Artigo

Lições da pandemia

José Armando de Oliveira Filho, Médico-cirurgião vascular

Atualizada em 11/10/2022 às 12h19

"Êh COVÍÍÍÍDIIIIOOOO”. Essa foi a denominação da minha filha Luíza para o Covid-19. Diante dos desafios precisamos de encorajamento e justificativa positiva pra encará-lo. Quando criança via estivadores descarregando caminhões, com sacos de 60 kg na cabeça, suados, cansados, com dinheiro no bolso, sorrisão nos lábios, por ter resistido a mais um dia de trabalho de força e resiliência. O dia seguinte seria quão ou mais puxado. O que vi e vivenciei na pandemia, me fez relembrar 30 anos atrás. Desde o início imaginava que não seria simples. Mergulhei de maneira reticente na assistência aos pacientes internados em enfermaria ou admitidos em UTI, com medo de contaminação e de carrear o vírus pra dentro da minha casa, contaminando filhos ou contactantes, sensação de boa parte dos colegas de trabalho. O agente invisível, inodoro, microscópico e virulento responsabilizado por inúmeras mortes pelo mundo, chegou ao Brasil por São Paulo, rompeu as barreiras do país continental de forma rápida e se tornou real para os brasileiros. Os primeiros pacientes foram admitidos e a demanda por profissionais “voluntários” cresceu em todos os serviços hospitalares.

O medo da doença e morte paralisou tudo. Ruas desertas, comércios fechados, restrição ou bloqueios de circulação de pessoas, estocagem de medicamentos, comida e insumos de higiene com aumento de preços, vídeos com imagens da pandemia na TV ou de forma compartilhada via celular.

Qual seria meu papel nessa pandemia? Pelas histórias que vi e conversa com minha esposa também médica, a resposta foi: assistir a quem precisa. E assim fui. Sentir o ambiente, compor equipe multidisciplinar, inspecionar pacientes, entender parâmetros dos respiradores, interpretar exames, discutir com os mais experientes, alguns mais jovens, pra definir conduta em doentes críticos ou potencialmente graves foi engrandecedor.

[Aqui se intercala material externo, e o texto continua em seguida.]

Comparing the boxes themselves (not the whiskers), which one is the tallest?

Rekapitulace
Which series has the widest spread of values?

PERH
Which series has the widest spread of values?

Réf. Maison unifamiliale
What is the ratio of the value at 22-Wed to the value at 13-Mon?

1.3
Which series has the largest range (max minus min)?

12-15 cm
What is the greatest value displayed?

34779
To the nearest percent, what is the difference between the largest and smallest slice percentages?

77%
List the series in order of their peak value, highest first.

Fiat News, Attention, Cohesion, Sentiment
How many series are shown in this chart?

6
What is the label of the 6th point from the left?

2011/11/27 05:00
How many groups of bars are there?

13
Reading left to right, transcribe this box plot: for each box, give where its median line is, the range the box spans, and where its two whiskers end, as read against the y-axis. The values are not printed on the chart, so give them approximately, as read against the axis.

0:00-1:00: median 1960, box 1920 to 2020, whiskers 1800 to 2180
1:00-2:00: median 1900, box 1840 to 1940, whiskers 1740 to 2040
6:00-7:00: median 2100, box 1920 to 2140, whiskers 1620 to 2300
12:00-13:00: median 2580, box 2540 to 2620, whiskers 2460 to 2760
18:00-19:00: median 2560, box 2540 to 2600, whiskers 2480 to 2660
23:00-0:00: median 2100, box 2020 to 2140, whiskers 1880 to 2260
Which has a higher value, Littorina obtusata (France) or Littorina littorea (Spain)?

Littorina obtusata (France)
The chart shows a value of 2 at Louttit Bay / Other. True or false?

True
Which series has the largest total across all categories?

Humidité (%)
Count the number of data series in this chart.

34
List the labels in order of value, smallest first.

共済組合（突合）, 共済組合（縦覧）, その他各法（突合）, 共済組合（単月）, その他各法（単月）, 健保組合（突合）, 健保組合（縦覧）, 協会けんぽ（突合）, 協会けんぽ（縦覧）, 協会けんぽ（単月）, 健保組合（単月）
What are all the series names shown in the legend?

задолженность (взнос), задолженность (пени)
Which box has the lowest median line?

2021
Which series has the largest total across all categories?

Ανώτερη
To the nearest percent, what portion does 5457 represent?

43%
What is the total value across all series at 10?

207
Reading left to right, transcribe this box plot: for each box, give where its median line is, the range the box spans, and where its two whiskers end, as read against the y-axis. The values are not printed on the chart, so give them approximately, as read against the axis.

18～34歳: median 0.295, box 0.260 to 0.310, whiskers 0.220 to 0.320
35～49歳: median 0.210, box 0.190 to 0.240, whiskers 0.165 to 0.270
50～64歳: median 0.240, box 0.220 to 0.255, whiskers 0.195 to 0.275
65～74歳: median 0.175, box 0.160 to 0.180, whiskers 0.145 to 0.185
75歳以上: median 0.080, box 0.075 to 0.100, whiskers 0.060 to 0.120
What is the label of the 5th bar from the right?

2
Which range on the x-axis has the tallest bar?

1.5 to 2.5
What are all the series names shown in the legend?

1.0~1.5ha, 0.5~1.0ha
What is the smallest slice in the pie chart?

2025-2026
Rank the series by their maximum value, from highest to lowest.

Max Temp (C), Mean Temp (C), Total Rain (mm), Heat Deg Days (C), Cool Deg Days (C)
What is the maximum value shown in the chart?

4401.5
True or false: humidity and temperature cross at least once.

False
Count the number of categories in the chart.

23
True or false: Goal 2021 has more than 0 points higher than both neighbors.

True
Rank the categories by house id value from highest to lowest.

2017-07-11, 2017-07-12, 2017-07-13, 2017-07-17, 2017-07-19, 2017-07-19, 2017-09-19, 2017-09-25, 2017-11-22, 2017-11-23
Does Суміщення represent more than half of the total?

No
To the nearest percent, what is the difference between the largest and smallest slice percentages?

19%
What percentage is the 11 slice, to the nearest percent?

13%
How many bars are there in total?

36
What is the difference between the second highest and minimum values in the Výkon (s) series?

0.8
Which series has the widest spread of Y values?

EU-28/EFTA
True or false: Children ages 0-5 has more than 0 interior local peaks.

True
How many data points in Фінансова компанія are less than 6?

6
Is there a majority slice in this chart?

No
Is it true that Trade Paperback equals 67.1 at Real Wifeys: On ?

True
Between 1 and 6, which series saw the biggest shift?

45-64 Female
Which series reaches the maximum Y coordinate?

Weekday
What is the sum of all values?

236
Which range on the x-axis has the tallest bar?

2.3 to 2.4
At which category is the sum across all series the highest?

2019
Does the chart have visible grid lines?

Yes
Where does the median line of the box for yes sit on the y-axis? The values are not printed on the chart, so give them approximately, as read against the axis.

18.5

Vi pacientes jovens, gestantes e idosos com risco de morte, intubados por vários dias receberem alta médica. Mas alguns conhecidos ou amigos tiveram complicações com doenças vasculares trombóticas, preditores de gravidade. Outros sucumbiram ao vírus, com muito pesar, deixando saudades eternas.

O desenvolvimento da vacina é a expectativa de todos, mas a conscientização quanto ao uso de máscaras em espaços públicos, manutenção de isolamento e identificação de contaminados é fundamental para o controle da pandemia. Por experiência pessoal, mesmo com a exposição crescente no trabalho não fui contaminado, ratificando a importância das medidas de controle sanitárias.

Os profissionais da saúde demonstraram empatia e altruísmo nessa pandemia. As equipes de assistência (enfermeiros, fisioterapeutas, fonoaudiólogos, médicos, psicólogos, técnicos e limpeza) permaneciam por até seis horas em ambiente fechado, com máscaras e face shield, sem beber água e enfrentando várias outras restrições. Experiência que testou o limite físico-psicológico de cada um, valiosa pra desenvolver sentimento de equipe, com respeito às individualidades e foco no resultado.

O suor traz alegria, depois do empenho a recompensa; mantras reforçados por essa vivência inesquecível, com o pensamento de sermos eternos aprendizes.

Todos mudaram sua rotina, inclusive familiares. Um pouco de entropia, por uma causa justa, só fortalece. Paciência com foco na resolução de demandas é o comportamento esperado pelos profissionais e usuários do SUS. Vi o potencial humano da rede pública, constatei a existência de recursos que quando bem aplicados salvam vidas. Festejo a vida e as boas imagens de cada paciente recuperado.